Is it Time to Discount, Discounting

Published: 28 Feb - 2019 by Ben Rendle

Are blanket discounts bad for business?

The retail sector are renowned for using discounts in order to boost sales during otherwise quite periods, January sales are now as much a part of the high street as chain coffee shops and fast food. After all everyone loves a bargain shoppers because their money goes further, and retailers because it it goes well they generate more profit.

There is no doubt that blanket discounts have their place within pricing strategy, as a method to clear the decks of old stock they are really useful; however using this as a regular pricing strategy is akin to playing Russian roulette, you are gambling that reduced prices will significantly increase sales but at the cost of profit, which in reality pays your bills.

The effect of blanket discounts on profit.

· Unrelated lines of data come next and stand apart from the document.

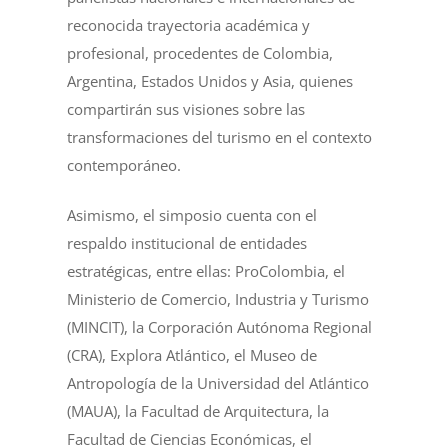
reconocida trayectoria académica y
profesional, procedentes de Colombia,
Argentina, Estados Unidos y Asia, quienes
compartirán sus visiones sobre las
transformaciones del turismo en el contexto
contemporáneo.
Asimismo, el simposio cuenta con el
respaldo institucional de entidades
estratégicas, entre ellas: ProColombia, el
Ministerio de Comercio, Industria y Turismo
(MINCIT), la Corporación Autónoma Regional
(CRA), Explora Atlántico, el Museo de
Antropología de la Universidad del Atlántico
(MAUA), la Facultad de Arquitectura, la
Facultad de Ciencias Económicas, el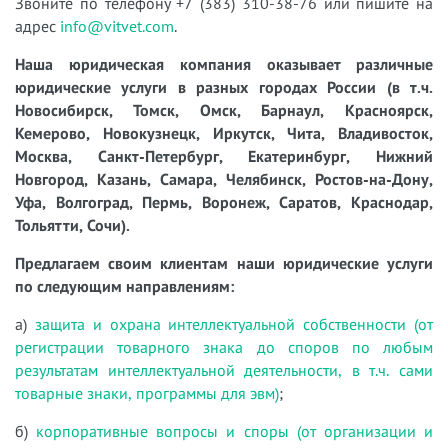
Звоните по телефону +7 (383) 310-38-76 или пишите на
адрес
info@vitvet.com
.
Наша юридическая компания оказывает различные
юридические услуги в разных городах России (в т.ч.
Новосибирск, Томск, Омск, Барнаул, Красноярск,
Кемерово, Новокузнецк, Иркутск, Чита, Владивосток,
Москва, Санкт-Петербург, Екатеринбург, Нижний
Новгород, Казань, Самара, Челябинск, Ростов-на-Дону,
Уфа, Волгоград, Пермь, Воронеж, Саратов, Краснодар,
Тольятти, Сочи).
Предлагаем своим клиентам наши юридические услуги
по следующим направлениям:
а)
защита и охрана интеллектуальной собственности (от
регистрации товарного знака до споров по любым
результатам интеллектуальной деятельности, в т.ч. сами
товарные знаки, программы для эвм)
;
б)
корпоративные вопросы и споры (от организации и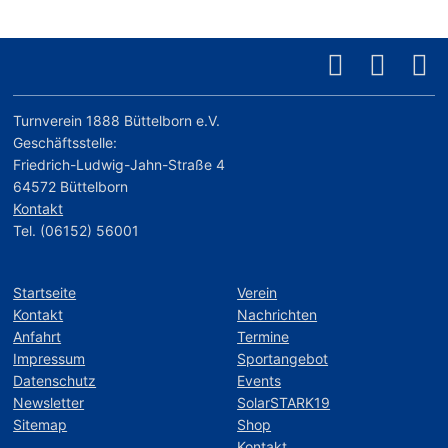
Turnverein 1888 Büttelborn e.V.
Geschäftsstelle:
Friedrich-Ludwig-Jahn-Straße 4
64572 Büttelborn
Kontakt
Tel. (06152) 56001
Startseite
Verein
Kontakt
Nachrichten
Anfahrt
Termine
Impressum
Sportangebot
Datenschutz
Events
Newsletter
SolarSTARK19
Sitemap
Shop
Kontakt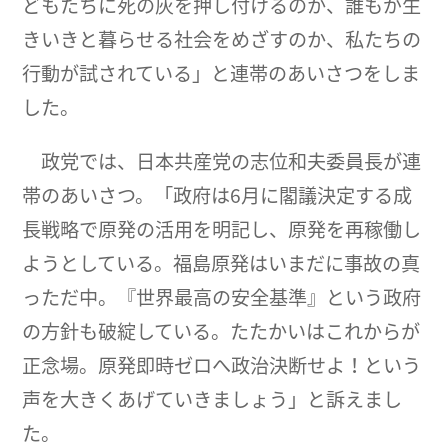
どもたちに死の灰を押し付けるのか、誰もが生
きいきと暮らせる社会をめざすのか、私たちの
行動が試されている」と連帯のあいさつをしま
した。
政党では、日本共産党の志位和夫委員長が連
帯のあいさつ。「政府は6月に閣議決定する成
長戦略で原発の活用を明記し、原発を再稼働し
ようとしている。福島原発はいまだに事故の真
っただ中。『世界最高の安全基準』という政府
の方針も破綻している。たたかいはこれからが
正念場。原発即時ゼロへ政治決断せよ！という
声を大きくあげていきましょう」と訴えまし
た。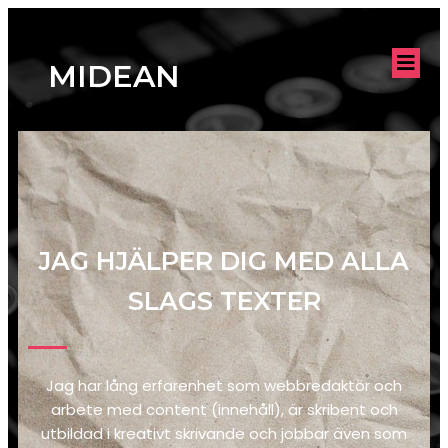
MIDEAN
JAG HJÄLPER DIG MED ALLA
SLAGS TEXTER
Jag har lång erfarenhet som webbredaktör och
arbete med content (innehåll), är skribent och
utbildad i kreativt skrivande och jobbar även som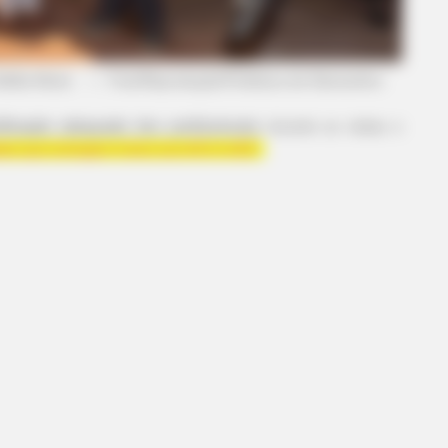
délia Maria.
—
Foto/Reprodução/Prefeitura de
Diamantino.
tificação adequada dos profissionais
durante as visitas e
dades que entregam motos aos ACS e ACE
.
BUZZ DAY
t We All Suspected
Remember Albert? You B
Him Today
A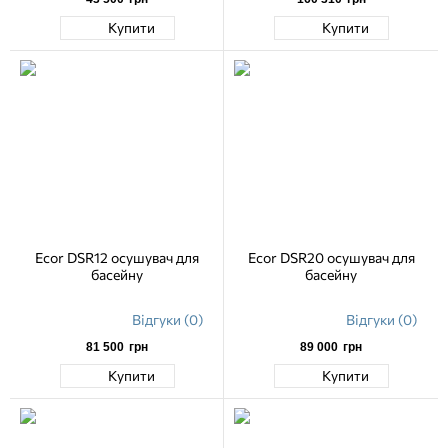
Купити
Купити
Ecor DSR12 осушувач для
Ecor DSR20 осушувач для
басейну
басейну
Відгуки (0)
Відгуки (0)
81 500
грн
89 000
грн
Купити
Купити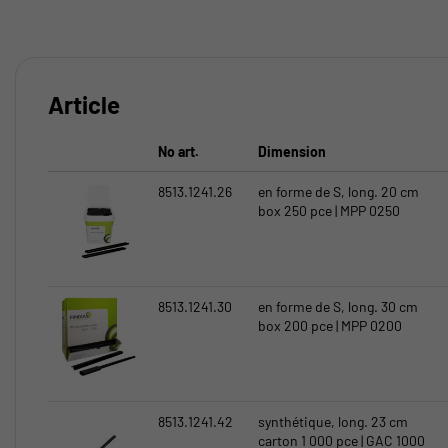
Article
No art.
Dimension
8513.1241.26
en forme de S, long. 20 cm
box 250 pce | MPP 0250
8513.1241.30
en forme de S, long. 30 cm
box 200 pce | MPP 0200
8513.1241.42
synthétique, long. 23 cm
carton 1 000 pce | GAC 1000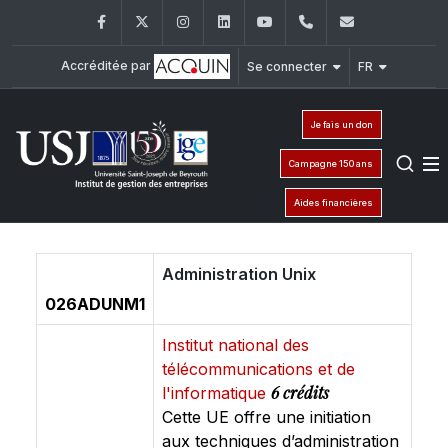
Facebook
Twitter
Instagram
LinkedIn
YouTube
+961 (1) 421 392/
ige@usj.ed
Accréditée par
Se connecter
FR
Je fais un don
Campagne 150 ans
Aides financières
Administration Unix
026ADUNM1
Institut national des
télécommunications et de
6 crédits
l'informatique
Cette UE offre une initiation
aux techniques d’administration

Imagine an electronics retailer sells 100 coffee machines at £75 each, and they buy each machine for £50. Under normal sales conditions their gross profit would look like the below:


Sales: £7,500

Cost: £5,000

Gross Profit: £2,500 (£25 per unit)

Now imagine that the same retailer applies a blanket discount of 10% on all of these sales to attract custom:


Sales: £6,750 (reduced by 10%)

Cost: £5,000 (stays the same)

Gross Profit: £1,750 (£17.50 per unit)

Therefore the 10% reduction in sales price has reduced over all gross profitability by 30%.

For this pricing methodology to be sustainable the retailer would have to sell an additional 43 units in order to reach a similar level of profit as was achieved prior to the discount.


Are there ways to make discounting work?


There certainly are but these rely on your ability to buy products in for a cheaper price maybe even specifically for the sale. This may not always be possible, but importantly it may not be something you wish to consider due to the potential for damaging your brand by selling products of an inferior quality.

But is there another way?


A bundle of offers.


Offers, love them or loath them they are here to stay and when you look at the numbers it is easy to see why!


Three for two offers


A Clothing retailer sells T-Shirts individually for £12, the cost to the retailer is £5 and they make a £7 profit per transaction.

They have decided to run a 3 for 2 offer on this range of T-Shirts and as a result they make the following profit per sale

Sales: £24 (doubled)

Cost: £15 (Trebled)

Profit: £9

Therefore the profit per transaction has increased by £2 (28.5%) due to the extra value perceived by the customer.


2 for £X offers


These offers can be even more powerful than 3 for 2 offers.

The same retailer decides to offer the range of T-Shirts for sale on a 2 for £20 deal, the customer therefore rationalises that they are paying £10 for a T-Shirt that would cost £12 if bought on its own.

The profit per transaction with this offer is as follows:

Sales: £20

Cost: £10 (Doubles)

Profit: £10

This is an increase of profit per transaction of 42.8% compared to a customer buying a single T-Shirt!



But what if you just want to increase your spend per basket?


Simply if you can obtain something that your customers would value, but at a low cost, consider using it as a free gift if you spend over £X. The customer thinks they have got a bargain you have increase your spend per basket and everyone’s a winner. The important thing to remember is to set the value of £X above your current spend per basket.


Setting your pricing strategy

As you can see it really is worthwhile sitting down and planning your pricing strategy around your business objectives in order to ensure your pricing is contributing to your overall goals.